▸ ACTION ITEM
Write out the data below in full. Keep it exact.

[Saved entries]

# # #

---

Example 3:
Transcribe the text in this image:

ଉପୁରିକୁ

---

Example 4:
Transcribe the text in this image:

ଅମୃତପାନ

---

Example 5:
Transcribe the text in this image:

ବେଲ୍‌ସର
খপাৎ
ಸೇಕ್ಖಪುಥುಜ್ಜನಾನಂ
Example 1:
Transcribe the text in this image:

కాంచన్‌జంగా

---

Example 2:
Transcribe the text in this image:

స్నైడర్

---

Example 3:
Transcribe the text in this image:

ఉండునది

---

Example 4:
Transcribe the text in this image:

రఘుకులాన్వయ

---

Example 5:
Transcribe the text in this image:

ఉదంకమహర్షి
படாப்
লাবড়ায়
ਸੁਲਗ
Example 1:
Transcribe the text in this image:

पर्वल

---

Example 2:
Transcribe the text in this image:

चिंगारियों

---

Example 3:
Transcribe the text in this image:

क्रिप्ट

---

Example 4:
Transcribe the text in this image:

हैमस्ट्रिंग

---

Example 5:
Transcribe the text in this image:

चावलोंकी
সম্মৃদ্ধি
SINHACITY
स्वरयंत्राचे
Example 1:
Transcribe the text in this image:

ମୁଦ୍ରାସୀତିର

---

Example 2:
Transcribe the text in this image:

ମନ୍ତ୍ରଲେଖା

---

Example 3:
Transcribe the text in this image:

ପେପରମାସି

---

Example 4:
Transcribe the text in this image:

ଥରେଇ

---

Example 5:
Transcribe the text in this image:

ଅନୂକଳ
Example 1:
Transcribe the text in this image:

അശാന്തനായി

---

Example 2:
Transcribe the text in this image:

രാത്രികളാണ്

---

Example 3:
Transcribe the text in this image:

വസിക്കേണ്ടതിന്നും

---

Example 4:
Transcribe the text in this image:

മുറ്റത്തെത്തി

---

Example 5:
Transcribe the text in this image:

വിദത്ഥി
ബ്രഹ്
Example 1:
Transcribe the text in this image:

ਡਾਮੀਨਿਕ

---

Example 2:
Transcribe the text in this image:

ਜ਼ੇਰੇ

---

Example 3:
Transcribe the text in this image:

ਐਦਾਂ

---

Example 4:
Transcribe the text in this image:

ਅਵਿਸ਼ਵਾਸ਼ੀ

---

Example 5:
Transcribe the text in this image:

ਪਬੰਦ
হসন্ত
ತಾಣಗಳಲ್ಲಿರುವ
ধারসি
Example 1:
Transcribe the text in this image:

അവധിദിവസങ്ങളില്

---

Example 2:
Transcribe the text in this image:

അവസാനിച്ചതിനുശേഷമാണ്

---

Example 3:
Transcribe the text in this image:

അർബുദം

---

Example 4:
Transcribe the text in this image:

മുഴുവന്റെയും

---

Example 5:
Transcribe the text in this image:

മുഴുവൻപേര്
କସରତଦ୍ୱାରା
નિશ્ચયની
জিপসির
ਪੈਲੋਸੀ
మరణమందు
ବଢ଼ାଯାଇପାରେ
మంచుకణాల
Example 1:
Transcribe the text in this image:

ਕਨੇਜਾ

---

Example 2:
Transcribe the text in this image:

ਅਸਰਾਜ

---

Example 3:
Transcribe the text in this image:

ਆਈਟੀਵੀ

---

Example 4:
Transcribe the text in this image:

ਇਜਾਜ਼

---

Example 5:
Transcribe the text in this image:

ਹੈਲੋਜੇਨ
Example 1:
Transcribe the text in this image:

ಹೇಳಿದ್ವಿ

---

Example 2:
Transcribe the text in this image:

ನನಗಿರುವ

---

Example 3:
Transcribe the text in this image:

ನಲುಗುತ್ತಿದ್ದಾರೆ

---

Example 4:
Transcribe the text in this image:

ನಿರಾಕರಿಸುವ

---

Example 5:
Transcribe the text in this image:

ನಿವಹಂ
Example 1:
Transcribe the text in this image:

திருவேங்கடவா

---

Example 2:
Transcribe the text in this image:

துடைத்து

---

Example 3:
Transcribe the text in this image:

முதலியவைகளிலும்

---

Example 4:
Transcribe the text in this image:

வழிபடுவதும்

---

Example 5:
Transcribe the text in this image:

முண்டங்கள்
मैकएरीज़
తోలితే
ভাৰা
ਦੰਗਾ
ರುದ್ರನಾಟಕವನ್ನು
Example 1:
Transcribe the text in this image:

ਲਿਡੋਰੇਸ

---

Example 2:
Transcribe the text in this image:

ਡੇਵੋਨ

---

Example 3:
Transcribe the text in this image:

# # #

▸ REPLY TO THE TASK
---

Example 3:
Transcribe the text in this image:

ଉପୁରିକୁ

---

Example 4:
Transcribe the text in this image:

ଅମୃତପାନ

---

Example 5:
Transcribe the text in this image:

ବେଲ୍‌ସର
খপাৎ
ಸೇಕ್ಖಪುಥುಜ್ಜನಾನಂ
Example 1:
Transcribe the text in this image:

కాంచన్‌జంగా

---

Example 2:
Transcribe the text in this image:

స్నైడర్

---

Example 3:
Transcribe the text in this image:

ఉండునది

---

Example 4:
Transcribe the text in this image:

రఘుకులాన్వయ

---

Example 5:
Transcribe the text in this image:

ఉదంకమహర్షి
படாப்
লাবড়ায়
ਸੁਲਗ
Example 1:
Transcribe the text in this image:

पर्वल

---

Example 2:
Transcribe the text in this image:

चिंगारियों

---

Example 3:
Transcribe the text in this image:

क्रिप्ट

---

Example 4:
Transcribe the text in this image:

हैमस्ट्रिंग

---

Example 5:
Transcribe the text in this image:

चावलोंकी
সম্মৃদ্ধি
SINHACITY
स्वरयंत्राचे
Example 1:
Transcribe the text in this image:

ମୁଦ୍ରାସୀତିର

---

Example 2:
Transcribe the text in this image:

ମନ୍ତ୍ରଲେଖା

---

Example 3:
Transcribe the text in this image:

ପେପରମାସି

---

Example 4:
Transcribe the text in this image:

ଥରେଇ

---

Example 5:
Transcribe the text in this image:

ଅନୂକଳ
Example 1:
Transcribe the text in this image:

അശാന്തനായി

---

Example 2:
Transcribe the text in this image:

രാത്രികളാണ്

---

Example 3:
Transcribe the text in this image:

വസിക്കേണ്ടതിന്നും

---

Example 4:
Transcribe the text in this image:

മുറ്റത്തെത്തി

---

Example 5:
Transcribe the text in this image:

വിദത്ഥി
ബ്രഹ്
Example 1:
Transcribe the text in this image:

ਡਾਮੀਨਿਕ

---

Example 2:
Transcribe the text in this image:

ਜ਼ੇਰੇ

---

Example 3:
Transcribe the text in this image:

ਐਦਾਂ

---

Example 4:
Transcribe the text in this image:

ਅਵਿਸ਼ਵਾਸ਼ੀ

---

Example 5:
Transcribe the text in this image:

ਪਬੰਦ
হসন্ত
ತಾಣಗಳಲ್ಲಿರುವ
ধারসি
Example 1:
Transcribe the text in this image:

അവധിദിവസങ്ങളില്

---

Example 2:
Transcribe the text in this image:

അവസാനിച്ചതിനുശേഷമാണ്

---

Example 3:
Transcribe the text in this image:

അർബുദം

---

Example 4:
Transcribe the text in this image:

മുഴുവന്റെയും

---

Example 5:
Transcribe the text in this image:

മുഴുവൻപേര്
କସରତଦ୍ୱାରା
નિશ્ચયની
জিপসির
ਪੈਲੋਸੀ
మరణమందు
ବଢ଼ାଯାଇପାରେ
మంచుకణాల
Example 1:
Transcribe the text in this image:

ਕਨੇਜਾ

---

Example 2:
Transcribe the text in this image:

ਅਸਰਾਜ

---

Example 3:
Transcribe the text in this image:

ਆਈਟੀਵੀ

---

Example 4:
Transcribe the text in this image:

ਇਜਾਜ਼

---

Example 5:
Transcribe the text in this image:

ਹੈਲੋਜੇਨ
Example 1:
Transcribe the text in this image:

ಹೇಳಿದ್ವಿ

---

Example 2:
Transcribe the text in this image:

ನನಗಿರುವ

---

Example 3:
Transcribe the text in this image:

ನಲುಗುತ್ತಿದ್ದಾರೆ

---

Example 4:
Transcribe the text in this image:

ನಿರಾಕರಿಸುವ

---

Example 5:
Transcribe the text in this image:

ನಿವಹಂ
Example 1:
Transcribe the text in this image:

திருவேங்கடவா

---

Example 2:
Transcribe the text in this image:

துடைத்து

---

Example 3:
Transcribe the text in this image:

முதலியவைகளிலும்

---

Example 4:
Transcribe the text in this image:

வழிபடுவதும்

---

Example 5:
Transcribe the text in this image:

முண்டங்கள்
मैकएरीज़
తోలితే
ভাৰা
ਦੰਗਾ
ರುದ್ರನಾಟಕವನ್ನು
Example 1:
Transcribe the text in this image:

ਲਿਡੋਰੇਸ

---

Example 2:
Transcribe the text in this image:

ਡੇਵੋਨ

---

Example 3:
Transcribe the text in this image:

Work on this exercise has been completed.